Black Dove, White Raven

Written by Elizabeth Wein
Review by Kristen Hannum

Emilia’s and Teo’s mothers were stunt pilots, flying in 1920s airshows across America despite the Jim Crow laws that made it difficult for the mixed-race duo to travel and work together. When a bird flies into their plane’s propeller and Teo’s mother is killed, Emilia’s mother becomes Momma to both children. She keeps alive Teo’s mother’s dream of going to Ethiopia, Teo’s father’s homeland. By the time Momma gets them to Ethiopia in the mid-1930s, the Italians are shaping plans to invade, and the prospect of war threatens to turn their dream into a nightmare.

This young adult novel is an insightful and memorable visit to a racist 1930s America and a fast-developing yet, in some ways, medieval Ethiopia. Teo and Emilia are winning characters who are easy to care about, and Momma (like the other adult characters) is more flawed – yet also brave and appealing.
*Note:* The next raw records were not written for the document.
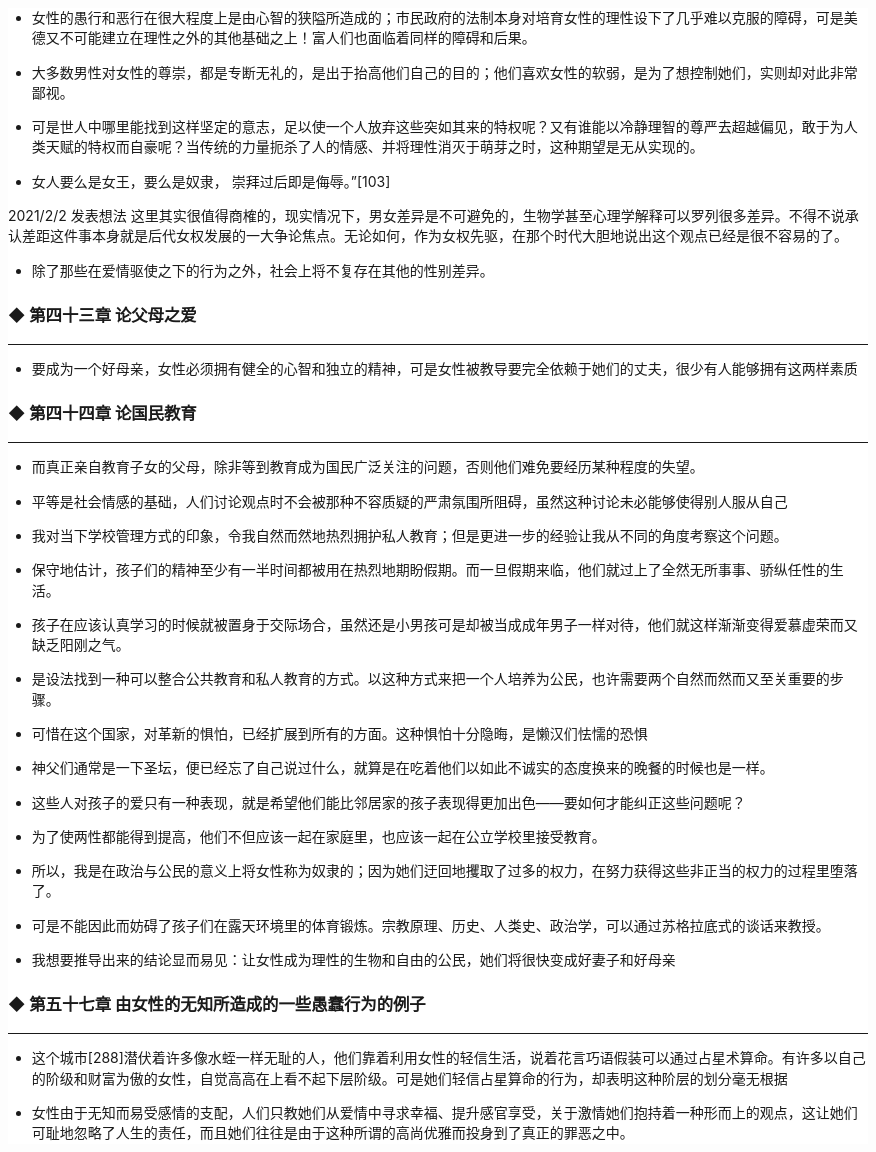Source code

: - 女性的愚行和恶行在很大程度上是由心智的狭隘所造成的；市民政府的法制本身对培育女性的理性设下了几乎难以克服的障碍，可是美德又不可能建立在理性之外的其他基础之上！富人们也面临着同样的障碍和后果。 

- 大多数男性对女性的尊崇，都是专断无礼的，是出于抬高他们自己的目的；他们喜欢女性的软弱，是为了想控制她们，实则却对此非常鄙视。

- 可是世人中哪里能找到这样坚定的意志，足以使一个人放弃这些突如其来的特权呢？又有谁能以冷静理智的尊严去超越偏见，敢于为人类天赋的特权而自豪呢？当传统的力量扼杀了人的情感、并将理性消灭于萌芽之时，这种期望是无从实现的。 

-   女人要么是女王，要么是奴隶， 
  崇拜过后即是侮辱。”[103] 

2021/2/2 发表想法
这里其实很值得商榷的，现实情况下，男女差异是不可避免的，生物学甚至心理学解释可以罗列很多差异。不得不说承认差距这件事本身就是后代女权发展的一大争论焦点。无论如何，作为女权先驱，在那个时代大胆地说出这个观点已经是很不容易的了。
- 除了那些在爱情驱使之下的行为之外，社会上将不复存在其他的性别差异。


### ◆ 第四十三章 论父母之爱
----

-   要成为一个好母亲，女性必须拥有健全的心智和独立的精神，可是女性被教导要完全依赖于她们的丈夫，很少有人能够拥有这两样素质


### ◆ 第四十四章 论国民教育
----

- 而真正亲自教育子女的父母，除非等到教育成为国民广泛关注的问题，否则他们难免要经历某种程度的失望。

- 平等是社会情感的基础，人们讨论观点时不会被那种不容质疑的严肃氛围所阻碍，虽然这种讨论未必能够使得别人服从自己

- 我对当下学校管理方式的印象，令我自然而然地热烈拥护私人教育；但是更进一步的经验让我从不同的角度考察这个问题。

- 保守地估计，孩子们的精神至少有一半时间都被用在热烈地期盼假期。而一旦假期来临，他们就过上了全然无所事事、骄纵任性的生活。

- 孩子在应该认真学习的时候就被置身于交际场合，虽然还是小男孩可是却被当成成年男子一样对待，他们就这样渐渐变得爱慕虚荣而又缺乏阳刚之气。 

- 是设法找到一种可以整合公共教育和私人教育的方式。以这种方式来把一个人培养为公民，也许需要两个自然而然而又至关重要的步骤。

- 可惜在这个国家，对革新的惧怕，已经扩展到所有的方面。这种惧怕十分隐晦，是懒汉们怯懦的恐惧

- 神父们通常是一下圣坛，便已经忘了自己说过什么，就算是在吃着他们以如此不诚实的态度换来的晚餐的时候也是一样。 

- 这些人对孩子的爱只有一种表现，就是希望他们能比邻居家的孩子表现得更加出色——要如何才能纠正这些问题呢？ 

- 为了使两性都能得到提高，他们不但应该一起在家庭里，也应该一起在公立学校里接受教育。

- 所以，我是在政治与公民的意义上将女性称为奴隶的；因为她们迂回地攫取了过多的权力，在努力获得这些非正当的权力的过程里堕落了。 

- 可是不能因此而妨碍了孩子们在露天环境里的体育锻炼。宗教原理、历史、人类史、政治学，可以通过苏格拉底式的谈话来教授。 

- 我想要推导出来的结论显而易见：让女性成为理性的生物和自由的公民，她们将很快变成好妻子和好母亲


### ◆ 第五十七章 由女性的无知所造成的一些愚蠢行为的例子
----

- 这个城市[288]潜伏着许多像水蛭一样无耻的人，他们靠着利用女性的轻信生活，说着花言巧语假装可以通过占星术算命。有许多以自己的阶级和财富为傲的女性，自觉高高在上看不起下层阶级。可是她们轻信占星算命的行为，却表明这种阶层的划分毫无根据

- 女性由于无知而易受感情的支配，人们只教她们从爱情中寻求幸福、提升感官享受，关于激情她们抱持着一种形而上的观点，这让她们可耻地忽略了人生的责任，而且她们往往是由于这种所谓的高尚优雅而投身到了真正的罪恶之中。
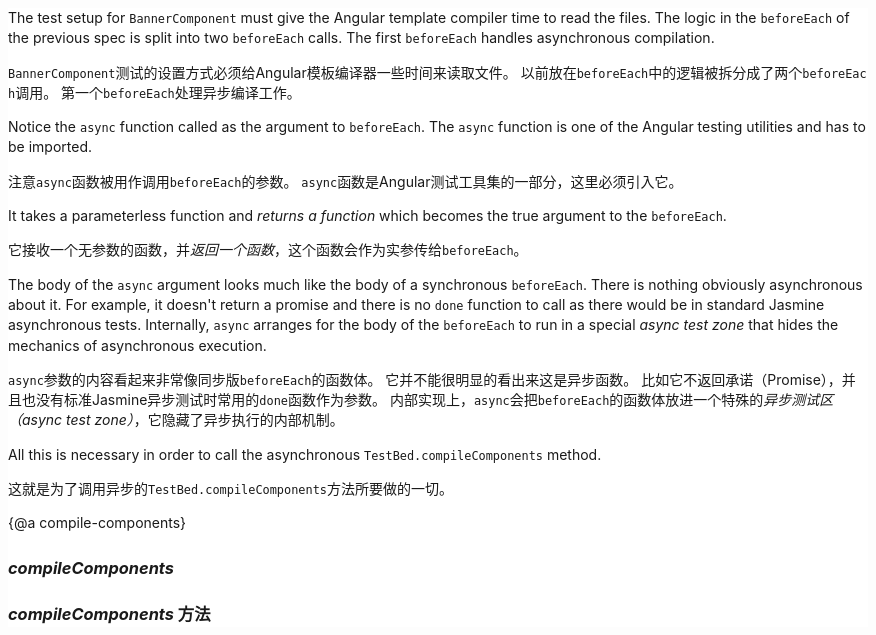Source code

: The test setup for `BannerComponent` must give the Angular template compiler time to read the files.
The logic in the `beforeEach` of the previous spec is split into two `beforeEach` calls.
The first `beforeEach` handles asynchronous compilation.

`BannerComponent`测试的设置方式必须给Angular模板编译器一些时间来读取文件。
以前放在`beforeEach`中的逻辑被拆分成了两个`beforeEach`调用。
第一个`beforeEach`处理异步编译工作。


<code-example path="testing/src/app/banner.component.spec.ts" region="async-before-each" title="src/app/banner.component.spec.ts (first beforeEach)" linenums="false">

</code-example>



Notice the `async` function called as the argument to `beforeEach`.
The `async` function is one of the Angular testing utilities and
has to be imported.

注意`async`函数被用作调用`beforeEach`的参数。
`async`函数是Angular测试工具集的一部分，这里必须引入它。


<code-example path="testing/src/app/banner.component.detect-changes.spec.ts" region="import-async" title="src/app/banner.component.detect-changes.spec.ts" linenums="false">

</code-example>



It takes a parameterless function and _returns a function_
which becomes the true argument to the  `beforeEach`.

它接收一个无参数的函数，并*返回一个函数*，这个函数会作为实参传给`beforeEach`。

The body of the `async` argument looks much like the body of a synchronous `beforeEach`.
There is nothing obviously asynchronous about it.
For example, it doesn't return a promise and
there is no `done` function to call as there would be in standard Jasmine asynchronous tests.
Internally, `async` arranges for the body of the `beforeEach` to run in a special _async test zone_
that hides the mechanics of asynchronous execution.

`async`参数的内容看起来非常像同步版`beforeEach`的函数体。
它并不能很明显的看出来这是异步函数。
比如它不返回承诺（Promise），并且也没有标准Jasmine异步测试时常用的`done`函数作为参数。
内部实现上，`async`会把`beforeEach`的函数体放进一个特殊的*异步测试区（async test zone）*，它隐藏了异步执行的内部机制。

All this is necessary in order to call the asynchronous `TestBed.compileComponents` method.

这就是为了调用异步的`TestBed.compileComponents`方法所要做的一切。


{@a compile-components}


### _compileComponents_

### _compileComponents_ 方法

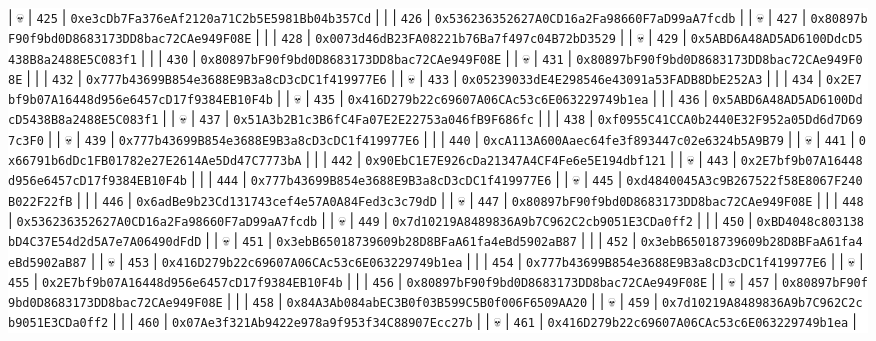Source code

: | 💀 | `425` | `0xe3cDb7Fa376eAf2120a71C2b5E5981Bb04b357Cd` |
|  | `426` | `0x536236352627A0CD16a2Fa98660F7aD99aA7fcdb` |
| 💀 | `427` | `0x80897bF90f9bd0D8683173DD8bac72CAe949F08E` |
|  | `428` | `0x0073d46dB23FA08221b76Ba7f497c04B72bD3529` |
| 💀 | `429` | `0x5ABD6A48AD5AD6100DdcD5438B8a2488E5C083f1` |
|  | `430` | `0x80897bF90f9bd0D8683173DD8bac72CAe949F08E` |
| 💀 | `431` | `0x80897bF90f9bd0D8683173DD8bac72CAe949F08E` |
|  | `432` | `0x777b43699B854e3688E9B3a8cD3cDC1f419977E6` |
| 💀 | `433` | `0x05239033dE4E298546e43091a53FADB8DbE252A3` |
|  | `434` | `0x2E7bf9b07A16448d956e6457cD17f9384EB10F4b` |
| 💀 | `435` | `0x416D279b22c69607A06CAc53c6E063229749b1ea` |
|  | `436` | `0x5ABD6A48AD5AD6100DdcD5438B8a2488E5C083f1` |
| 💀 | `437` | `0x51A3b2B1c3B6fC4Fa07E2E22753a046fB9F686fc` |
|  | `438` | `0xf0955C41CCA0b2440E32F952a05Dd6d7D697c3F0` |
| 💀 | `439` | `0x777b43699B854e3688E9B3a8cD3cDC1f419977E6` |
|  | `440` | `0xcA113A600Aaec64fe3f893447c02e6324b5A9B79` |
| 💀 | `441` | `0x66791b6dDc1FB01782e27E2614Ae5Dd47C7773bA` |
|  | `442` | `0x90EbC1E7E926cDa21347A4CF4Fe6e5E194dbf121` |
| 💀 | `443` | `0x2E7bf9b07A16448d956e6457cD17f9384EB10F4b` |
|  | `444` | `0x777b43699B854e3688E9B3a8cD3cDC1f419977E6` |
| 💀 | `445` | `0xd4840045A3c9B267522f58E8067F240B022F22fB` |
|  | `446` | `0x6adBe9b23Cd131743cef4e57A0A84Fed3c3c79dD` |
| 💀 | `447` | `0x80897bF90f9bd0D8683173DD8bac72CAe949F08E` |
|  | `448` | `0x536236352627A0CD16a2Fa98660F7aD99aA7fcdb` |
| 💀 | `449` | `0x7d10219A8489836A9b7C962C2cb9051E3CDa0ff2` |
|  | `450` | `0xBD4048c803138bD4C37E54d2d5A7e7A06490dFdD` |
| 💀 | `451` | `0x3ebB65018739609b28D8BFaA61fa4eBd5902aB87` |
|  | `452` | `0x3ebB65018739609b28D8BFaA61fa4eBd5902aB87` |
| 💀 | `453` | `0x416D279b22c69607A06CAc53c6E063229749b1ea` |
|  | `454` | `0x777b43699B854e3688E9B3a8cD3cDC1f419977E6` |
| 💀 | `455` | `0x2E7bf9b07A16448d956e6457cD17f9384EB10F4b` |
|  | `456` | `0x80897bF90f9bd0D8683173DD8bac72CAe949F08E` |
| 💀 | `457` | `0x80897bF90f9bd0D8683173DD8bac72CAe949F08E` |
|  | `458` | `0x84A3Ab084abEC3B0f03B599C5B0f006F6509AA20` |
| 💀 | `459` | `0x7d10219A8489836A9b7C962C2cb9051E3CDa0ff2` |
|  | `460` | `0x07Ae3f321Ab9422e978a9f953f34C88907Ecc27b` |
| 💀 | `461` | `0x416D279b22c69607A06CAc53c6E063229749b1ea` |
Wein tells her story, with its suspense and unexpected twists, through flight logs, letters, notes passed between Teo and Emilia, and classroom assignments, all written by the two siblings over the course of their early adolescence. This epistolary style told me what had happened but didn’t allow me to see Ethiopia through the characters’ eyes. I kept wishing someone would make the book into a movie so I could actually walk – and fly – alongside Teo and Emilia.